Eu estava no Café Mambo, em Ibiza, com o sol já descendo atrás do mar e a taça esquecida na mesa, quando a notícia chegou. Tem mensagem que muda o clima de qualquer lugar. Fechei a tela por alguns segundos, respirei e voltei a ler com aquele silêncio que aparece quando a fofoca dá lugar ao luto.
Morreu aos 49 anos a atriz, cantora, poetisa e dubladora Clodd Dias, conhecida pelos trabalhos em Manhãs de Setembro e As Five. A morte foi confirmada pelo Sindicato dos Artistas e Técnicos em Espetáculos de Diversões do Estado de São Paulo (Sated-SP). A causa não foi divulgada.

Nascida em Itapetininga, no interior paulista, Clodd começou a atuar aos 14 anos e se formou no Centro de Artes Célia Helena, em 2001. Ao longo da carreira, construiu uma trajetória que passou pelo teatro, cinema, televisão e streaming, sempre marcada pela força de sua presença artística.

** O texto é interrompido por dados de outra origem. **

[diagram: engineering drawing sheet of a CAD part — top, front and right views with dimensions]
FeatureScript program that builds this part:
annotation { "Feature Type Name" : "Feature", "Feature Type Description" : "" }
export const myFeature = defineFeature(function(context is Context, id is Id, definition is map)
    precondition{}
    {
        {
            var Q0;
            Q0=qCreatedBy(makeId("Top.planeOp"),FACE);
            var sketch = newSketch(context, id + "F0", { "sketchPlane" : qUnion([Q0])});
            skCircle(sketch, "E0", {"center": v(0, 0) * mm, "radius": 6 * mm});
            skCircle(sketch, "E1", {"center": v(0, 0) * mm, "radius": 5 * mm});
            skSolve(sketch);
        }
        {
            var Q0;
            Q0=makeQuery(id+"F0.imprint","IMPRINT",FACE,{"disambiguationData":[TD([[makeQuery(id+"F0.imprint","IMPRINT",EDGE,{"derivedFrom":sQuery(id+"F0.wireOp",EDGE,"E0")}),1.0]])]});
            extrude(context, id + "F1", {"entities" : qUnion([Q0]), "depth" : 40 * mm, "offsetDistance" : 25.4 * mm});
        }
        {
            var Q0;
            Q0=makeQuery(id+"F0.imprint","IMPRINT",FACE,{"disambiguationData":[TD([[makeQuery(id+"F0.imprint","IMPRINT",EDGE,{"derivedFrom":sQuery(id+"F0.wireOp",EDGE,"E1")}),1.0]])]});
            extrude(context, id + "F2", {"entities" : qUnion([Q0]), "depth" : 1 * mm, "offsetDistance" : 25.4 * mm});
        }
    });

Mulher trans negra, tornou-se uma das principais referências de representatividade LGBTQIAPN+ nas artes cênicas brasileiras. Fez parte de coletivos importantes, como o Coletivo Negro e o Pessoal do Faroeste, ajudando a ampliar espaços para artistas trans dentro da cena cultural.
O papel de maior reconhecimento nacional veio em Manhãs de Setembro, série do Prime Video estrelada por Liniker. Na produção, interpretou Roberta, melhor amiga da protagonista Cassandra, personagem que ajudou a consolidar a série como um dos principais marcos de representatividade trans no audiovisual brasileiro.
Eu lembro bem do impacto daquela série. Não era apenas um elenco diverso ocupando espaço em uma plataforma de streaming. Era uma história sendo contada por quem, durante muito tempo, ficou do lado de fora dessas narrativas. E Clodd fazia isso com uma delicadeza que dispensava discursos.
A atuação lhe rendeu o Prêmio Arcanjo de Cultura, em 2021. Na ocasião, o crítico Miguel Arcanjo Prado definiu a artista como “uma atriz de rara sensibilidade e uma joia rara da cultura brasileira”.
Clodd também integrou o elenco da segunda temporada de As Five, produção do Globoplay derivada de Malhação: Viva a Diferença. No cinema, participou de filmes como O Clube das Mulheres de Negócios, de Anna Muylaert, além de Rodeio Rock, Dois Mais Dois e Lugar pra Ninguém.
Nos palcos, construiu uma carreira sólida em espetáculos como Entrega para Jezebel, Mãe de Santo, Esperando Godot e O Céu Fora Daquela Janela, montagem apresentada neste ano no Sesc Vila Mariana.
A artista também deixa gravada a série inédita Tarã, produção do Disney+ que reúne Xuxa Meneghel e Angélica no elenco e ainda não foi lançada.
A notícia provocou uma onda de homenagens nas redes sociais. Ruy Cortez escreveu “Tristeza absoluta”. Mel Lisboa lamentou: “Triste demais”. Marcelo Médici publicou “Que tristeza”, enquanto Grace Gianoukas resumiu o sentimento de muitos colegas: “Que notícia difícil de aceitar”.

Aqui em Ibiza, enquanto a música seguia tocando em um volume que já não combinava com a notícia, fiquei pensando no tamanho dessa ausência. Clodd Dias não deixa apenas personagens importantes. Deixa uma trajetória construída com talento, coragem e representatividade, abrindo caminhos para artistas que vieram e ainda virão depois dela.
Segundo a Folha de S.Paulo, o velório e o sepultamento acontecem nesta sexta-feira (7), no Cemitério da Vila Formosa, na Zona Leste de São Paulo.